Entidade questiona lei sancionada pelo município de Santos, que pode trazer prejuízos às exportações pelo porto daquele município

A Confederação da Agricultura e Pecuária do Brasil (CNA) entrou na quinta (19), no Supremo Tribunal Federal (STF), com uma ação que pede para suspender uma lei que proíbe o trânsito de cargas vivas no município de Santos (SP). O conflito acontece em parelelo a outros gargalos na pecuária, a exemplo do veto da União Europeia ao frango brasileiro.
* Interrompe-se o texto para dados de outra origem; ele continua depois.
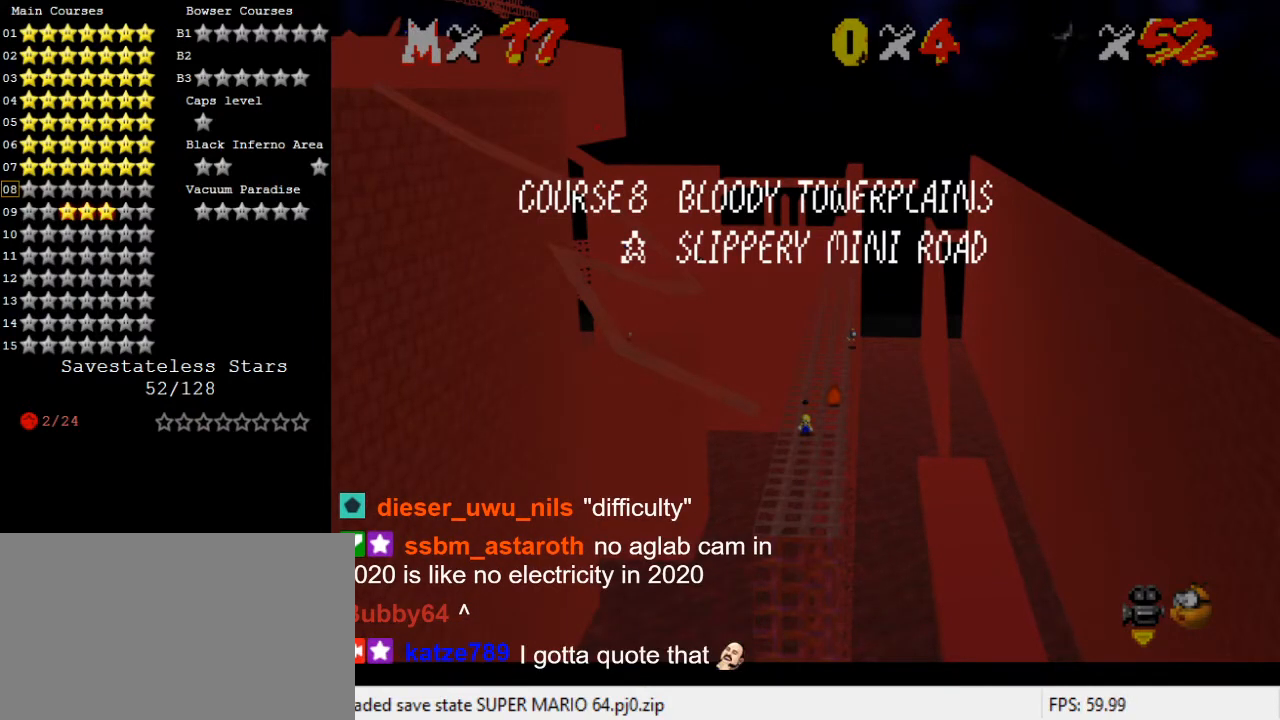
{"keys": [], "events": []}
"A cidade paulista tem o maior porto do país, responsável por maior parte das exportações de gado vivo para outros países. Mas a proibição do trânsito nas vias urbanas e de extensão urbana do município deve afetar o acesso aos terminais portuários de Santos, o que pode resultar na redução do escoamento da produção", explicou a entidade, em nota.

Temendo o impacto da lei para as vendas externas neste segmento, a CNA protocolou uma Arguição de Descumprimento de Preceito Fundamental. A ADPF questiona a Lei Complementar 996/18, sancionada na véspera pelo prefeito de Santos, Paulo Alexandre Barbosa. Na ação, a CNA justifica que a medida é inconstitucional e pode criar “empecilhos desastrosos para o comércio exterior brasileiro, uma vez que proíbe o trânsito para a embarcação de carga viva em um dos maiores portos da América Latina”.


Na semana passada, o presidente da CNA, João Martins, alertou o prefeito do município sobre as consequências negativas da lei. “Qualquer medida que afete – ainda que minimamente - a cadeia de exportação já internamente implementada trará imensurável prejuízo e danos irreparáveis, tais como a quebra de produtores de bovinos de corte e o fechamento de empresas exportadoras”, disse Martins em ofício.